▶ **Aim of the task**
Keep every line in which "SpyHunter" occurs and drop the rest of the data.

Records contained in a dataset:
◇ ◇ ◇ ◇

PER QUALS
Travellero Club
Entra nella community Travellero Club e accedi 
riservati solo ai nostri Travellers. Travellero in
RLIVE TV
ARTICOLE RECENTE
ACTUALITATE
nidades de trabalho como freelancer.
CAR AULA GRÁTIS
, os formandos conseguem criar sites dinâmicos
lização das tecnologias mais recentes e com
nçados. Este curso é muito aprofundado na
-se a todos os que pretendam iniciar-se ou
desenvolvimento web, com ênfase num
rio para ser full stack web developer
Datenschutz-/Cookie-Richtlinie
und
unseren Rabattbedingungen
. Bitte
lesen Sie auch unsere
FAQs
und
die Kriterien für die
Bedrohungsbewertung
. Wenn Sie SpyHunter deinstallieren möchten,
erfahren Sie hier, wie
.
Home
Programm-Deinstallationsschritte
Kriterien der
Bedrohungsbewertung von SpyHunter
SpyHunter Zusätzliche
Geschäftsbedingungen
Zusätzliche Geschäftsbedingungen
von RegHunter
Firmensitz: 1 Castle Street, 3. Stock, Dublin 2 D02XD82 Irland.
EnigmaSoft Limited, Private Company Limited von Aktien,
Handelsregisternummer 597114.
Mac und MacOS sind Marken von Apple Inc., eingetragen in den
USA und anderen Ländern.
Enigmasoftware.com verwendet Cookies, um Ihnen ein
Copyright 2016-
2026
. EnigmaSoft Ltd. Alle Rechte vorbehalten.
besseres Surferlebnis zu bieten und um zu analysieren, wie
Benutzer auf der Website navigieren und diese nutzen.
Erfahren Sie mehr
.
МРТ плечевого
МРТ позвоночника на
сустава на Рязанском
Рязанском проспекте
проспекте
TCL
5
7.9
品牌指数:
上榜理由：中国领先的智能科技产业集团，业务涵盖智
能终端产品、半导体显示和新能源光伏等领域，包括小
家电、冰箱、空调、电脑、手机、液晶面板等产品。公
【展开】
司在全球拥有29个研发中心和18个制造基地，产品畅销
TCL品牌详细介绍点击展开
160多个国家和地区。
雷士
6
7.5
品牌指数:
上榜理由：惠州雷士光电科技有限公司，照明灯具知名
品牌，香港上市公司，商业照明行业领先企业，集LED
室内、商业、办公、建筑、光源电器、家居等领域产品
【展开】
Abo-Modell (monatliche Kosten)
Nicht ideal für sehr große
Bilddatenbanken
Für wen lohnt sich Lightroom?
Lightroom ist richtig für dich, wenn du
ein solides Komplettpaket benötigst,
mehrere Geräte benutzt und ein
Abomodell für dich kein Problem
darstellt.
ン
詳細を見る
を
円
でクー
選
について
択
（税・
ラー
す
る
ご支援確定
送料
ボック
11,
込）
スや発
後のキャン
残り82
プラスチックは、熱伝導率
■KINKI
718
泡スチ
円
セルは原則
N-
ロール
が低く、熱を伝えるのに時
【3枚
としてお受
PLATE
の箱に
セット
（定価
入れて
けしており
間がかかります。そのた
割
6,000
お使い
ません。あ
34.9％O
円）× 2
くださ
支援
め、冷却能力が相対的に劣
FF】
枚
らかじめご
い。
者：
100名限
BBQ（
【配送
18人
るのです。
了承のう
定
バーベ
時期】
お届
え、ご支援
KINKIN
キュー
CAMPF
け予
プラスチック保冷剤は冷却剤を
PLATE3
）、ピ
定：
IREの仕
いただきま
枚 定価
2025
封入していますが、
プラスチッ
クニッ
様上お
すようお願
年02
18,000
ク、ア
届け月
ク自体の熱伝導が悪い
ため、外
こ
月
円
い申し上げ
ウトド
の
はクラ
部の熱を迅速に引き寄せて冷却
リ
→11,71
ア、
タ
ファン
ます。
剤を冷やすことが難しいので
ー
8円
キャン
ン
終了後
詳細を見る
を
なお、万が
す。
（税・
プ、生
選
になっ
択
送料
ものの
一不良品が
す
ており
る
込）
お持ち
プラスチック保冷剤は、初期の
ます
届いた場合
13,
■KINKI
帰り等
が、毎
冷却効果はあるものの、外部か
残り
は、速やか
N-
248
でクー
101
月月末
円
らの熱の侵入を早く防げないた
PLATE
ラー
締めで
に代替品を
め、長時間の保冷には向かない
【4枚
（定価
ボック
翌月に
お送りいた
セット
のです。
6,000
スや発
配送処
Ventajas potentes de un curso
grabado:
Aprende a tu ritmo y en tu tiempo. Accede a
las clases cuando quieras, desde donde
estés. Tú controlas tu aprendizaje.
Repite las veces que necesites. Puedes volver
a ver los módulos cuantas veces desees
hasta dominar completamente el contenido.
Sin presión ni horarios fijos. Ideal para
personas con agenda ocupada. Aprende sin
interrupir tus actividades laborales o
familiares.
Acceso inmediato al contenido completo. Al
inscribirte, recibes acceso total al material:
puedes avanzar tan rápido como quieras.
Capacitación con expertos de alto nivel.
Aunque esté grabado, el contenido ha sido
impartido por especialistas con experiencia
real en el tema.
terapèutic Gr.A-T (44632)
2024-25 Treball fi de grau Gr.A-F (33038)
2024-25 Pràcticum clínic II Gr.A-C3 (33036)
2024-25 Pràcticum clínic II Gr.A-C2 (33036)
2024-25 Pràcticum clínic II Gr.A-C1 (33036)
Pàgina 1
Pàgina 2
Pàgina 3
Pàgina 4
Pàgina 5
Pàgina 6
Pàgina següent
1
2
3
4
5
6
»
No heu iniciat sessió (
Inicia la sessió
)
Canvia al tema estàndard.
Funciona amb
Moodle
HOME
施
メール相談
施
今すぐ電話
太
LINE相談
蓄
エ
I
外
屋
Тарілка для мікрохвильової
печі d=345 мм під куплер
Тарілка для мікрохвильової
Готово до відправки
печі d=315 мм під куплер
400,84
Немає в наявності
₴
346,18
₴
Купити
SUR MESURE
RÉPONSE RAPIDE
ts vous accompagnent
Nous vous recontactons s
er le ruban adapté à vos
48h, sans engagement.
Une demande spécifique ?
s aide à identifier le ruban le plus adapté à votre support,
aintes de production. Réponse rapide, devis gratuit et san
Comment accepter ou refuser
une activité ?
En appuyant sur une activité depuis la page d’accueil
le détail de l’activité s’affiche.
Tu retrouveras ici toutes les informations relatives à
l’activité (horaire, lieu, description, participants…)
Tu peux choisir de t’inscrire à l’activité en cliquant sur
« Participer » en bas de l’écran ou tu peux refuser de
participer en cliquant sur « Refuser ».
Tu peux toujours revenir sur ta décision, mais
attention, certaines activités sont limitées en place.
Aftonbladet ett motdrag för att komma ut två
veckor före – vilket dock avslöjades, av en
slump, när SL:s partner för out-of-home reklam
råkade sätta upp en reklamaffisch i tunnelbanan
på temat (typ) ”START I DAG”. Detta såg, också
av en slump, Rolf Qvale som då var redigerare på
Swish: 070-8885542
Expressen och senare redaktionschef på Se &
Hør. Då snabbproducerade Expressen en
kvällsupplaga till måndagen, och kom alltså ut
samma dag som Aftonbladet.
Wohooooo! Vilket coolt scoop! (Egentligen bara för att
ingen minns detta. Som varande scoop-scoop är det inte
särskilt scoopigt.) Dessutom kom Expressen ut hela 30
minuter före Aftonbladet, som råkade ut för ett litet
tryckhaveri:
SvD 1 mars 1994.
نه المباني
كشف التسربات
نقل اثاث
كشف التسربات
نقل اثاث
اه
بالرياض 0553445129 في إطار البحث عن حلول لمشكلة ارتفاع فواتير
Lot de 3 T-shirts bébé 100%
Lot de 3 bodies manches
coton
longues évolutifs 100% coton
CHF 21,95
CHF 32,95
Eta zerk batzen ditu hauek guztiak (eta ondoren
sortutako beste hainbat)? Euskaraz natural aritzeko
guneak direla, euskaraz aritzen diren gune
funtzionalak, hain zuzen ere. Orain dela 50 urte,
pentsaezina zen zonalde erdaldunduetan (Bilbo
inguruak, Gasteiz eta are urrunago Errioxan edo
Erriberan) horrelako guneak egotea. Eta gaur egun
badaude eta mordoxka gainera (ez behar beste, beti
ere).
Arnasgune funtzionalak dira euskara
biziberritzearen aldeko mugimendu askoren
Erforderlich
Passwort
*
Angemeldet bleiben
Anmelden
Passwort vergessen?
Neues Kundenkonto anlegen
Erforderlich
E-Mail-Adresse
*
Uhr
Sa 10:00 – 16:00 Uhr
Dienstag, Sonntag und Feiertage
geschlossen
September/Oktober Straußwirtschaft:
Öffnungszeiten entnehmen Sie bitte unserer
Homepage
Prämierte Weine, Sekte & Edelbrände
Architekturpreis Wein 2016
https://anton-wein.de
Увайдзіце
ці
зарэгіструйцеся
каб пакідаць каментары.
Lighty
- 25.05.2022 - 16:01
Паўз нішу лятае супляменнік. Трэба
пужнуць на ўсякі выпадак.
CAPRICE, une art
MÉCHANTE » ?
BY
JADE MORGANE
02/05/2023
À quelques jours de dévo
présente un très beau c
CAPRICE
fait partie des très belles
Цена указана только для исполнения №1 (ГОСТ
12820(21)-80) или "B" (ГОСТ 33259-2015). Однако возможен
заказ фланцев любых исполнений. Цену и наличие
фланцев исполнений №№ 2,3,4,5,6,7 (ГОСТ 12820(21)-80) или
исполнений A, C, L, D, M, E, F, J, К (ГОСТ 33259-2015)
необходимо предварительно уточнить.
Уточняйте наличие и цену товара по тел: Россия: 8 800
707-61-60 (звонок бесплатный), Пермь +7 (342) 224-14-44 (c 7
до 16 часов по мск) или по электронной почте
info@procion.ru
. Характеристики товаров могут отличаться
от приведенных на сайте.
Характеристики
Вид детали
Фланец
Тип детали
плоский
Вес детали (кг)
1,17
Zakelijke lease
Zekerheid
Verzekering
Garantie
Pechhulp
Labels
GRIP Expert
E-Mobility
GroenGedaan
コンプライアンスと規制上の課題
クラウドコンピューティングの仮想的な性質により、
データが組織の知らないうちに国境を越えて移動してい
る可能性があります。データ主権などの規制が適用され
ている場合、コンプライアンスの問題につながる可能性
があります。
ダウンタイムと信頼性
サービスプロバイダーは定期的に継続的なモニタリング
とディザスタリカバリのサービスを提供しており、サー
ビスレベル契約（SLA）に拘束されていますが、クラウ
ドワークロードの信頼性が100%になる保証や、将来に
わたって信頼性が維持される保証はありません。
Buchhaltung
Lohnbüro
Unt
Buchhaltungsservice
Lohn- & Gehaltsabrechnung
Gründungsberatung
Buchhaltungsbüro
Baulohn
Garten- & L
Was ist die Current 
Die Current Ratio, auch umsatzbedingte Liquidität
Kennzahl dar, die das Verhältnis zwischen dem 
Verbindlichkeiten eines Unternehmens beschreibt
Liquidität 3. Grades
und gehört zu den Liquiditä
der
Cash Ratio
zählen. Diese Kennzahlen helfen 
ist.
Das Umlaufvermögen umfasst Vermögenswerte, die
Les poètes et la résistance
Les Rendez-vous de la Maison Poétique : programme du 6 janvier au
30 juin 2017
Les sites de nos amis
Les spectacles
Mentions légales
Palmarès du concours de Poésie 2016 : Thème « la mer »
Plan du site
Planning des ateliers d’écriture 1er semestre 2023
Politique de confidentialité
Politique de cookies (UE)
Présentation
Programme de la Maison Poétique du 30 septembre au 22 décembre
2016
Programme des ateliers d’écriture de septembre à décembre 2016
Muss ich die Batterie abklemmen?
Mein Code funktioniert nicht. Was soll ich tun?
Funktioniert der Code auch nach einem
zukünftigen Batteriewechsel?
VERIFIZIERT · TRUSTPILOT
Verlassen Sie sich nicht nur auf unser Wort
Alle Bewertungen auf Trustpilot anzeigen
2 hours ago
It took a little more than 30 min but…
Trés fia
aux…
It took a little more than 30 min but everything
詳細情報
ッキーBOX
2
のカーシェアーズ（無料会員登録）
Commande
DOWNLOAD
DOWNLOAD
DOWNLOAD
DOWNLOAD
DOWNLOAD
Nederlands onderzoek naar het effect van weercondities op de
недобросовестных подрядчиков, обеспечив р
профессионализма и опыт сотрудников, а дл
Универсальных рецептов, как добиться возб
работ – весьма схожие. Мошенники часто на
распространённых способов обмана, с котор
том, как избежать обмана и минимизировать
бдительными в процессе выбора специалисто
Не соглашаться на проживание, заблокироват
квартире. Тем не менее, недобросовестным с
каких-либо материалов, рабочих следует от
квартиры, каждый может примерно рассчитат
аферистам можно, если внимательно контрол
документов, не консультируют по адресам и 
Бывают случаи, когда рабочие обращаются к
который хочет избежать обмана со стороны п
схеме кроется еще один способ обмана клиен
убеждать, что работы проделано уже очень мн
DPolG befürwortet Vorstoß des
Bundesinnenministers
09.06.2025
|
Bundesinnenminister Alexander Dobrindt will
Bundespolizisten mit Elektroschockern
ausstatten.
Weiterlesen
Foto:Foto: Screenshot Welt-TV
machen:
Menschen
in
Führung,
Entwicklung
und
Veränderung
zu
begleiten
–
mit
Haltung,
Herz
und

◇ ◇ ◇ ◇

▶ **The answer**
. Wenn Sie SpyHunter deinstallieren möchten,
Bedrohungsbewertung von SpyHunter
SpyHunter Zusätzliche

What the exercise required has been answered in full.